# [Short problem A]
According to the piece on Disney California Adventure, on what date did the park open?
# [Short problem B]
Copy everything in the piece on Disney California Adventure from "Opened on February" down to "California Adventure Park.".
::: Passage given
Disneyland Resort: The 'Original' Magic Kingdom - Part 5by Sarah Mudd, PassPorter Guest Contributor
Last modified 06-30-2011
Just across the way from the entrance to Disneyland Park stand the turnstiles to Disney California Adventure.
Opened on February 8, 2001, the park was originally named “Disney’s California Adventure Park” however, in May 2010, Disney officially shortened its name to Disney California Adventure Park.
Disney California Adventure - "a bug's land"
Currently, Disney's California Adventure park is 30 acres smaller in area than its “partner,” Disneyland Park, at just 55 acres. With the addition of a large project currently in the works on a reclaimed piece of old Disneyland parking lot, the park’s size will increase by an additional 12 acres.
Disney California Adventure is currently a “re-work in progress,” as it is being reimagined and rethemed. The original theme of the park, a tribute to all things California. Just inside the entrance stood a replica Golden Gate Bridge, representing California's Bay Area. Throughout the day the Disneyland Monorail zipped across the span. A miniature “farm” featuring agricultural exhibits represented California’s farmlands, a midway ride housed in a giant orange represented the orange groves that stood on the land that is now Disneyland Resort, and just outside of the turnstiles, the word “CALIFORNIA” was spelled out in 11 ½ foot tall letters spanning the width of the park’s entrance. All these things are gone (or on their way out), though, in preparation for the new themes, rides and attractions.
The first major change to the park is the turnstiles. To be honest, the original turnstile area was rather . . . plain. The new entrance has been under construction since January 2011, and is themed much like the entrance to Disney’s Hollywood Studios at Walt Disney World (both entrances are themed after the Pan-Pacific Auditorium, a Los Angeles landmark destroyed by fire in 1989). The rethemed entrance area is slated to open late summer 2011.
::::::
::: Dataset excerpts
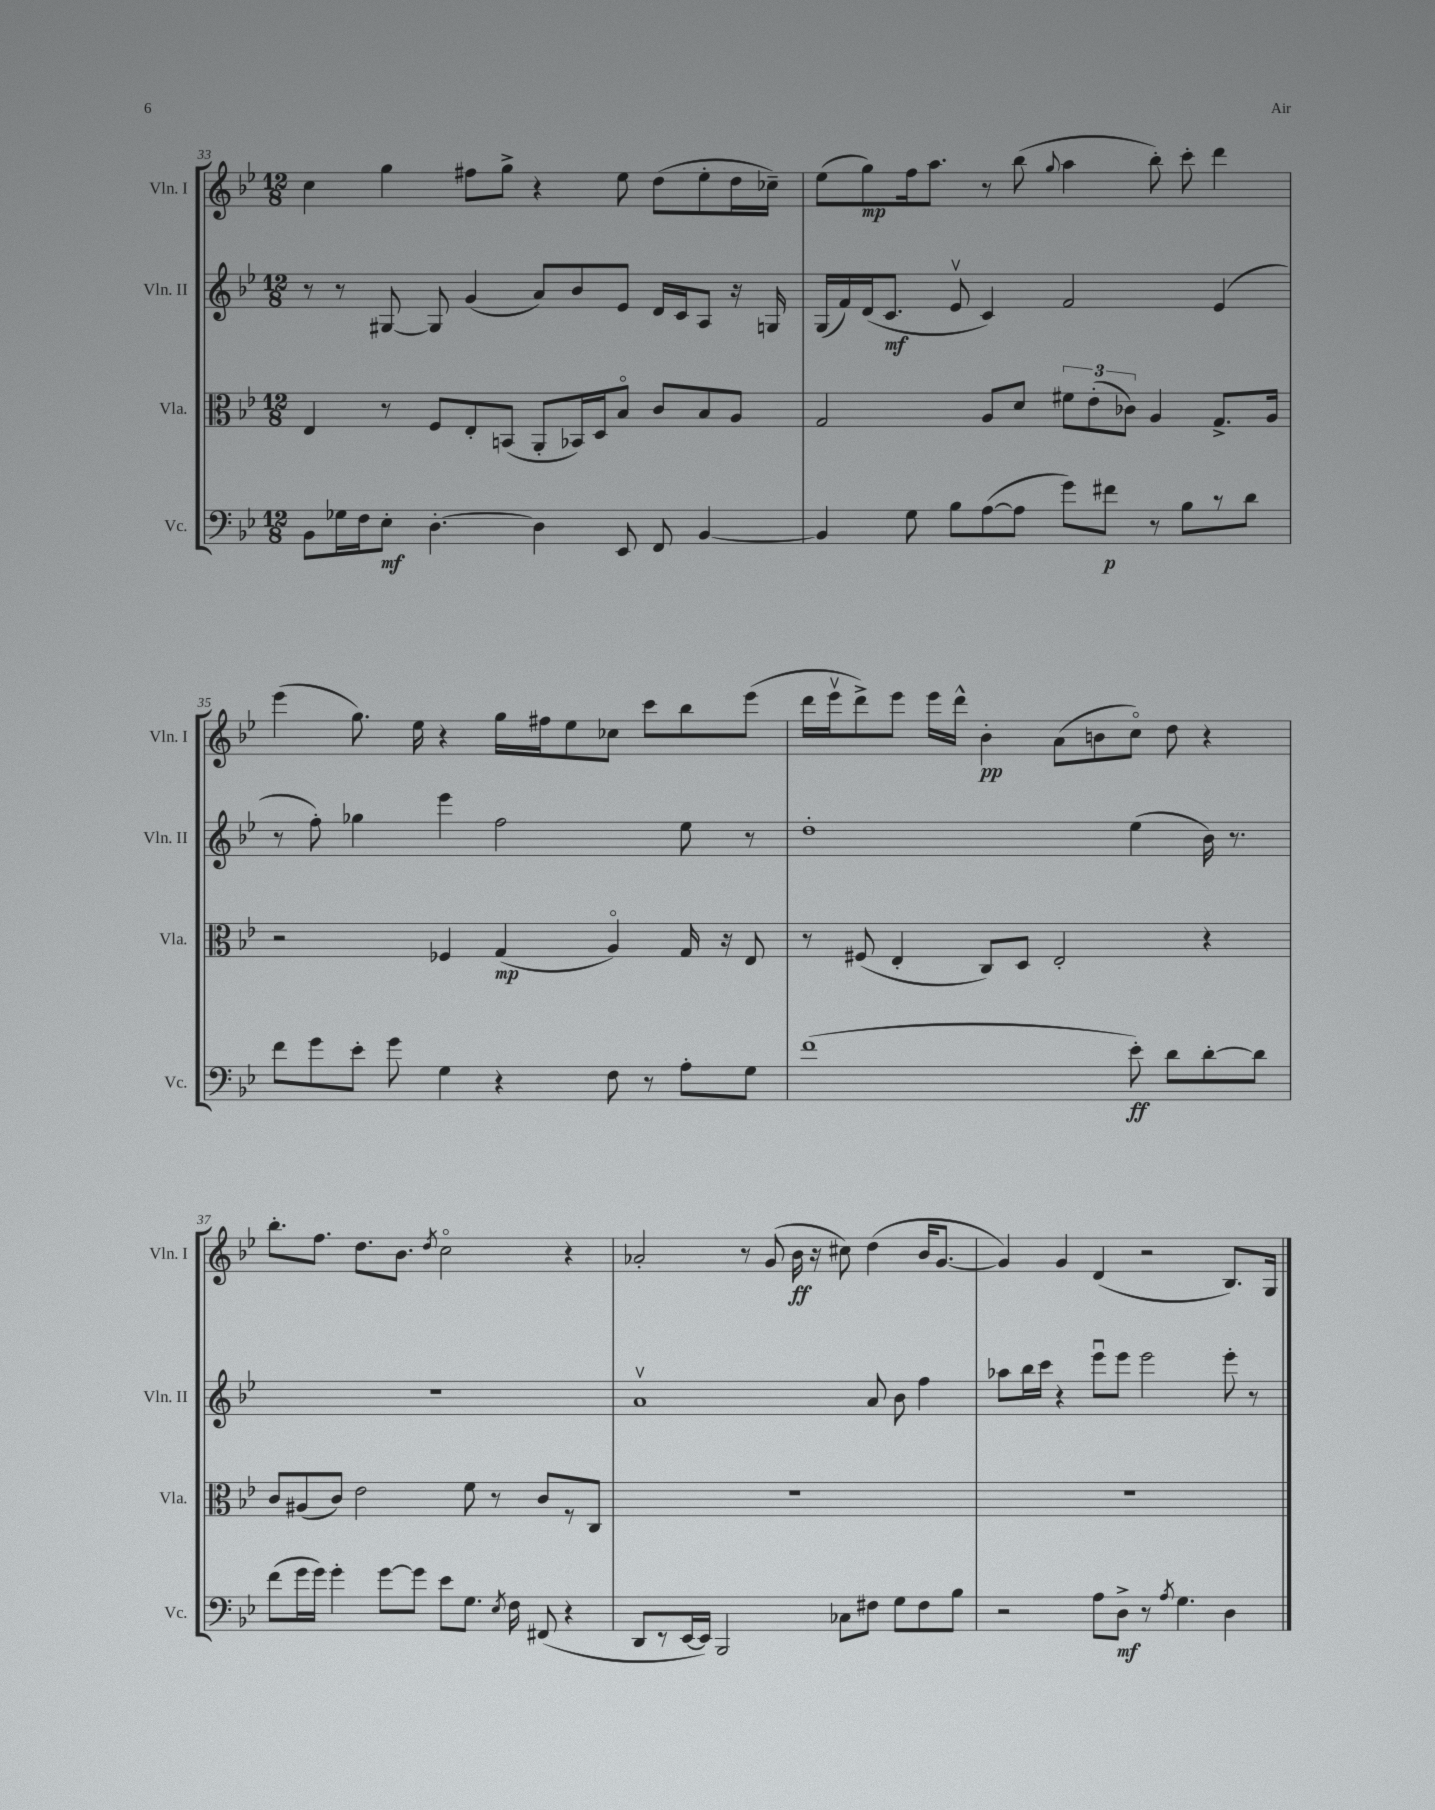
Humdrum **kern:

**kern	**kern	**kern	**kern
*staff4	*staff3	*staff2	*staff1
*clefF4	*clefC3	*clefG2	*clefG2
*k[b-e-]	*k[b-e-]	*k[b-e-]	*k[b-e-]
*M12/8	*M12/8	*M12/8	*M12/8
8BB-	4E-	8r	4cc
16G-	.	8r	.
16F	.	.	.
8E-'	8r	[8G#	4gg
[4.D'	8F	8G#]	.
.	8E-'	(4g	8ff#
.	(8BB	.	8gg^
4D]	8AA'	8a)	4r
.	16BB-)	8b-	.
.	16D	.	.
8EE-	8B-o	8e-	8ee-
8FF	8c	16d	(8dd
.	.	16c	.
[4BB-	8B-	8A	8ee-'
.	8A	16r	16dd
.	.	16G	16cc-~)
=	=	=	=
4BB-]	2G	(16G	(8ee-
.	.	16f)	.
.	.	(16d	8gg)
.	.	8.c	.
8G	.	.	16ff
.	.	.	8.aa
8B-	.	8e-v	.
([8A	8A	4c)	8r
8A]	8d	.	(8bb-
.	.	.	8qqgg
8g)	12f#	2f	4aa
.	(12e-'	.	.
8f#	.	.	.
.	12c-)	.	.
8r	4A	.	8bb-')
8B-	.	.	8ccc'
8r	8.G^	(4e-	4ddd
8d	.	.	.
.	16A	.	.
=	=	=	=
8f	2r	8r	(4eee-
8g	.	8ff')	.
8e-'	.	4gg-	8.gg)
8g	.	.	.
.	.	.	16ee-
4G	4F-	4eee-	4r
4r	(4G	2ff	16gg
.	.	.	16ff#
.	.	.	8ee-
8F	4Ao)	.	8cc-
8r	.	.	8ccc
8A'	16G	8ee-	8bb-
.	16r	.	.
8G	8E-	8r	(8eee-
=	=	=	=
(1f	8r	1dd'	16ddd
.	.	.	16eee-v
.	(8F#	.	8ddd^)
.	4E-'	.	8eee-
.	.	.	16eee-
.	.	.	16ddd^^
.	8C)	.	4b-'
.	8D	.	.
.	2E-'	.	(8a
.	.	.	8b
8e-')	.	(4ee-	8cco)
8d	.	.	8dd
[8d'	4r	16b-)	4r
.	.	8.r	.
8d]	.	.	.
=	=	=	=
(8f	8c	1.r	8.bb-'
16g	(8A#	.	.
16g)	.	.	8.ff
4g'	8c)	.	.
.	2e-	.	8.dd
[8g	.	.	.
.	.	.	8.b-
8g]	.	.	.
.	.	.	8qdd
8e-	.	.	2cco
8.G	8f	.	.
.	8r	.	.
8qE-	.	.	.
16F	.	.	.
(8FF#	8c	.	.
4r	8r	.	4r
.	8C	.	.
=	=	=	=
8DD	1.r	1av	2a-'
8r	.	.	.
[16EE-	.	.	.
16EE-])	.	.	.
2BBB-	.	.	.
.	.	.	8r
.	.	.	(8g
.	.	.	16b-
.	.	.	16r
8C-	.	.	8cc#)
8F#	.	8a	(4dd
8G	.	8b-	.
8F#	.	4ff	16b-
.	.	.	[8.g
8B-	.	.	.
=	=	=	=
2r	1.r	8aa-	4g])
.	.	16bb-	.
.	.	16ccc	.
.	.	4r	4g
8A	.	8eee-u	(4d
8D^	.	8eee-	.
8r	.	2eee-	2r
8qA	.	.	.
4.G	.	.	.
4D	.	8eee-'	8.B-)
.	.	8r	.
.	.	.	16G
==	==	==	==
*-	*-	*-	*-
::::::
# [Task response A]
February 8, 2001

# [Task response B]
Opened on February 8, 2001, the park was originally named “Disney’s California Adventure Park” however, in May 2010, Disney officially shortened its name to Disney California Adventure Park.